_Work instructions:_ Quote the No Vacancy Miami Beach 2022 announcement below in full, word for word.

───── Excerpt to read ─────

No Vacancy Miami Beach 2022: Meet the Artists and Vote For Your Favorite
(Miami Beach, FL) Dec 1, 2022 -
Antonia Wright & Ruben Millares, Patria y Vida
Public voting is open for the 2022 edition of No Vacancy, Miami Beach. No Vacancy is a juried art competition that supports and celebrates mainly local artists, provokes critical discourse, and encourages the public to experience Miami Beach’s famed hotels as temporary art destinations in their own right. This year, the largest to date, presents 12 artists creating site-specific works at 12 iconic Miami Beach hotels. All installations are free, open to the public and on view through December 8, 2022.
A total of $35,000 in prizes will be awarded to two selected participants, featuring a $10,000 Public Prize by the Greater Miami Convention & Visitors Bureau and a $25,000 Juried Prize awarded by a jury of local art professionals. Members of the Miami Beach community are encouraged to vote at www.mbartsandculture.org/no-vacancy/. Voting will conclude on December 7, 2022, and the winners announced on December 8, 2022.

───── Records supplied ─────

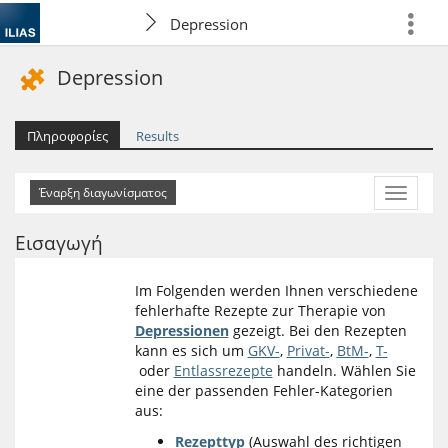
Depression
more
Depression
Πληροφορίες
Results
More
Actions
Εισαγωγή
Im Folgenden werden Ihnen verschiedene
fehlerhafte Rezepte zur Therapie von
Depressionen
gezeigt. Bei den Rezepten
kann es sich um
GKV-
,
Privat-
,
BtM-
,
T-
oder
Entlassrezepte
handeln. Wählen Sie
eine der passenden Fehler-Kategorien
aus:
Rezepttyp
(Auswahl des richtigen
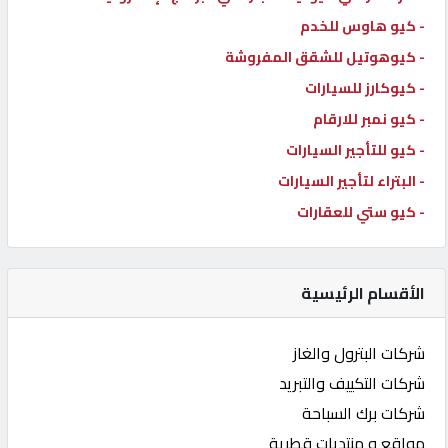
- كيو هاوس للخدم
- كيوهوتيل للشقق المفروشة
- كيوكارز للسيارات
- كيو نمبر للارقام
- كيو للتأجير السيارات
- البتراء لتأجير السيارات
- كيو ستي للعقارات
الأقسام الرئيسية
شركات البترول والغاز
شركات التكييف والتبريد
شركات برك السباحة
مواقع و منتديات قطرية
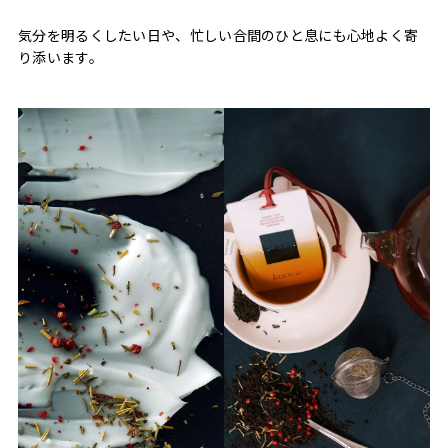
気分を明るくしたい日や、忙しい合間のひと息にも心地よく寄
り添います。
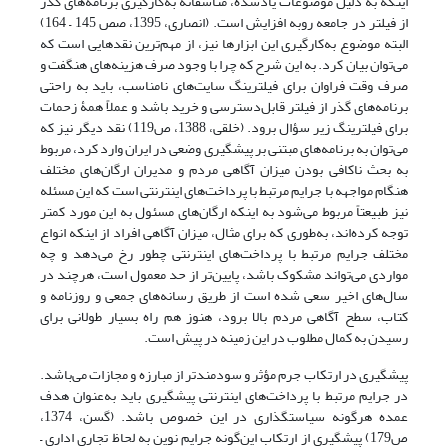
اینکه به‌ دلیل‌ موضوعات‌ یادشده، متأسفانه به‌کارگیری برنامه‌های گذر
از فیلتر در جامعه روبه افزایش است. (انصاری، 1395، صص 145 – 164)
البته‌ موضوع‌ به‌کارگیری این ابزارها نیز، از مهم‌ترین نقدهایی است که
می‌توان‌ بیان‌ کرد‌. به این شرح که چرا با وجود صرف هزینه‌های هنگفت ‌و
صرف وقت فراوان برای‌ فیلترینگ‌ سایت‌های نامناسب، باید به راحتی
برنامه‌های گذر از فیلتر قابل‌دسترسی‌ و خرید‌ باشد و عملاً همۀ زحمات
برای فیلترینگ زیر سؤال برود. (خلقی، 1388، ص119) نقد دیگر نیز که
می‌توان به برنامه‌های‌ مبتنی بر پیشگیری وضعی در ایران وارد کرد، مربوط
به بحث ناکافی بودن‌ میزان‌ آگاهی مردم و مدیران ارگان‌های مختلف
هنگام‌ مواجهه‌ با‌ جرایم مرتبط با پرداخت‌های اینترنتی است که این مسئله
نیز‌ طبیعتاً‌ مربوط می‌شود به اینکه ارگان‌های مسئول به این مورد کمتر
توجه کرده‌اند‌، به‌طوری که برای مثال‌، میزان‌ آگاهی افراد‌ از‌ اینکه‌ انواع
مختلف جرایم مرتبط با پرداخت‌های اینترنتی چطور رخ‌ می‌دهد‌ و چه
مواردی می‌تواند مشکوک باشد، پایین‌تر از حد معمول است، هرچند‌ در
سال‌های اخیر سعی شده‌ است از طریق رسانه‌های‌ جمعی و روزنامه و
کتاب، سطح آگاهی‌ مردم‌ بالا برود، هنوز هم راه بسیار طولانی برای
رسیدن به کمال مطلوب در‌ این‌ زمینه در پیش است.
پیشگیری در ارتکاب جرم مؤثر و سودمندتر از مبارزه و مجازات می‌باشد.
در جرایم مرتبط با پرداخت‌های اینترنتی پیشگیری باید به‌عنوان هدف
عمده هرگونه سیاستگذاری در این خصوص باشد. (گسن، 1374،
ص179) پیشگیری از ارتکاب این‌گونه جرایم نوین به لحاظ تجاری اداری –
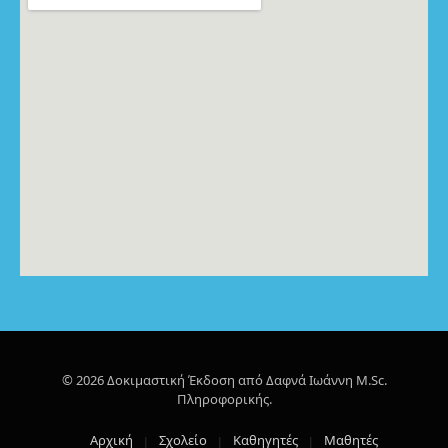
© 2026 Δοκιμαστική Έκδοση από Δαφνά Ιωάννη M.Sc.
Πληροφορικής.
Αρχική
Σχολείο
Καθηγητές
Μαθητές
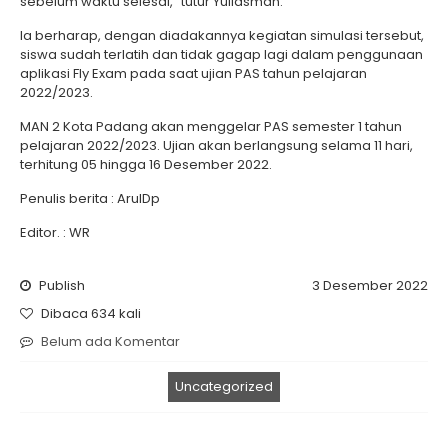
sebelum waktu selesai,” tutur Yuliasman.
Ia berharap, dengan diadakannya kegiatan simulasi tersebut,
siswa sudah terlatih dan tidak gagap lagi dalam penggunaan
aplikasi Fly Exam pada saat ujian PAS tahun pelajaran
2022/2023.
MAN 2 Kota Padang akan menggelar PAS semester 1 tahun
pelajaran 2022/2023. Ujian akan berlangsung selama 11 hari,
terhitung 05 hingga 16 Desember 2022.
Penulis berita : ArulDp
Editor. : WR
Publish
3 Desember 2022
Dibaca 634 kali
Belum ada Komentar
Uncategorized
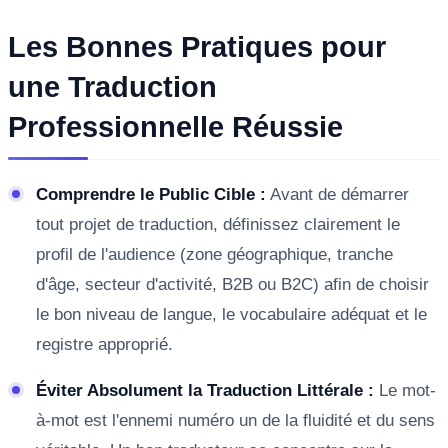
Les Bonnes Pratiques pour
une Traduction
Professionnelle Réussie
Comprendre le Public Cible :
Avant de démarrer
tout projet de traduction, définissez clairement le
profil de l'audience (zone géographique, tranche
d'âge, secteur d'activité, B2B ou B2C) afin de choisir
le bon niveau de langue, le vocabulaire adéquat et le
registre approprié.
Éviter Absolument la Traduction Littérale :
Le mot-
à-mot est l'ennemi numéro un de la fluidité et du sens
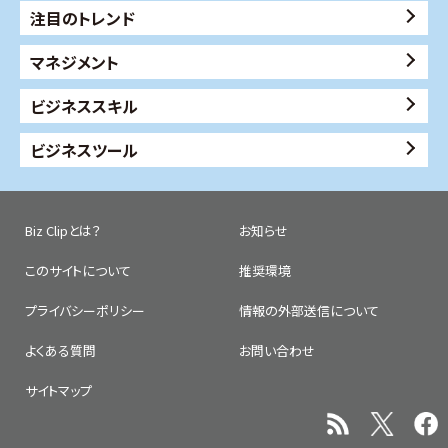
注目のトレンド
マネジメント
ビジネススキル
ビジネスツール
Biz Clipとは？
お知らせ
このサイトについて
推奨環境
プライバシーポリシー
情報の外部送信について
よくある質問
お問い合わせ
サイトマップ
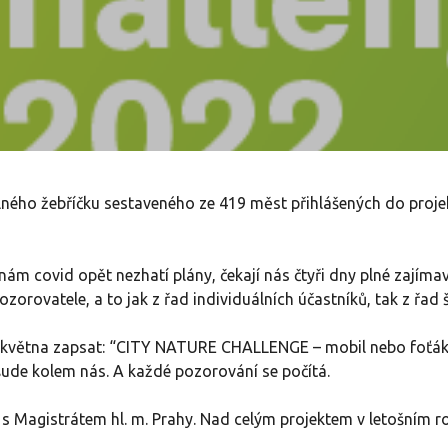
slného žebříčku sestaveného ze 419 měst přihlášených do proje
 nám covid opět nezhatí plány, čekají nás čtyři dny plné zajím
ozorovatele, a to jak z řad individuálních účastníků, tak z řad 
 května zapsat: “CITY NATURE CHALLENGE – mobil nebo foťák s
všude kolem nás. A každé pozorování se počítá.
i s Magistrátem hl. m. Prahy. Nad celým projektem v letošním r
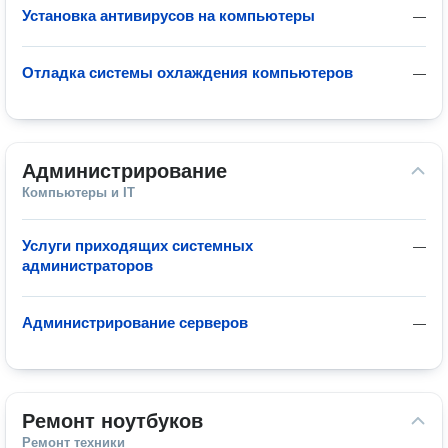
Установка антивирусов на компьютеры
—
Отладка системы охлаждения компьютеров
—
Администрирование
Компьютеры и IT
Услуги приходящих системных
—
администраторов
Администрирование серверов
—
Ремонт ноутбуков
Ремонт техники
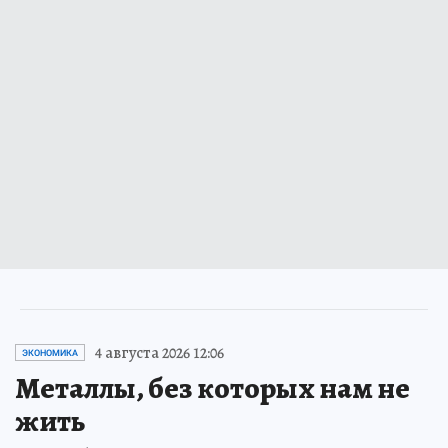
4 августа 2026 12:06
ЭКОНОМИКА
Металлы, без которых нам не
жить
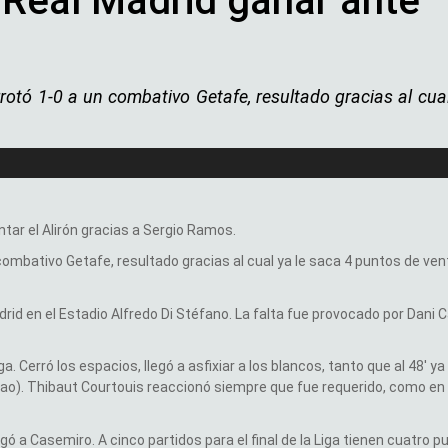
l Real Madrid ganar ante
errotó 1-0 a un combativo Getafe, resultado gracias al cual
tar el Alirón gracias a Sergio Ramos.
n combativo Getafe, resultado gracias al cual ya le saca 4 puntos de vent
drid en el Estadio Alfredo Di Stéfano. La falta fue provocado por Dani C
. Cerró los espacios, llegó a asfixiar a los blancos, tanto que al 48′ ya
itao). Thibaut Courtouis reaccionó siempre que fue requerido, como en 
ó a Casemiro. A cinco partidos para el final de la Liga tienen cuatro p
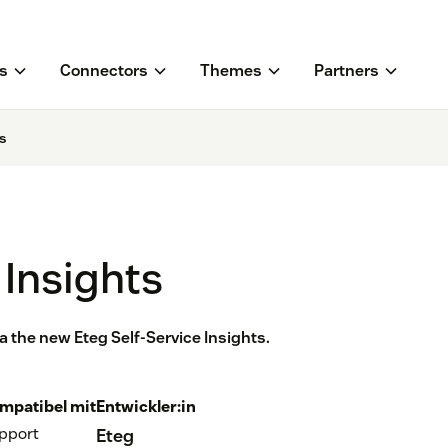
s
Connectors
Themes
Partners
s
 Insights
 the new Eteg Self-Service Insights.
mpatibel mit
Entwickler:in
pport
Eteg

─────

_Result of the exercise:_
No Vacancy Miami Beach 2022: Meet the Artists and Vote For Your Favorite
(Miami Beach, FL) Dec 1, 2022 -
Antonia Wright & Ruben Millares, Patria y Vida
Public voting is open for the 2022 edition of No Vacancy, Miami Beach. No Vacancy is a juried art competition that supports and celebrates mainly local artists, provokes critical discourse, and encourages the public to experience Miami Beach’s famed hotels as temporary art destinations in their own right. This year, the largest to date, presents 12 artists creating site-specific works at 12 iconic Miami Beach hotels. All installations are free, open to the public and on view through December 8, 2022.
A total of $35,000 in prizes will be awarded to two selected participants, featuring a $10,000 Public Prize by the Greater Miami Convention & Visitors Bureau and a $25,000 Juried Prize awarded by a jury of local art professionals. Members of the Miami Beach community are encouraged to vote at www.mbartsandculture.org/no-vacancy/. Voting will conclude on December 7, 2022, and the winners announced on December 8, 2022.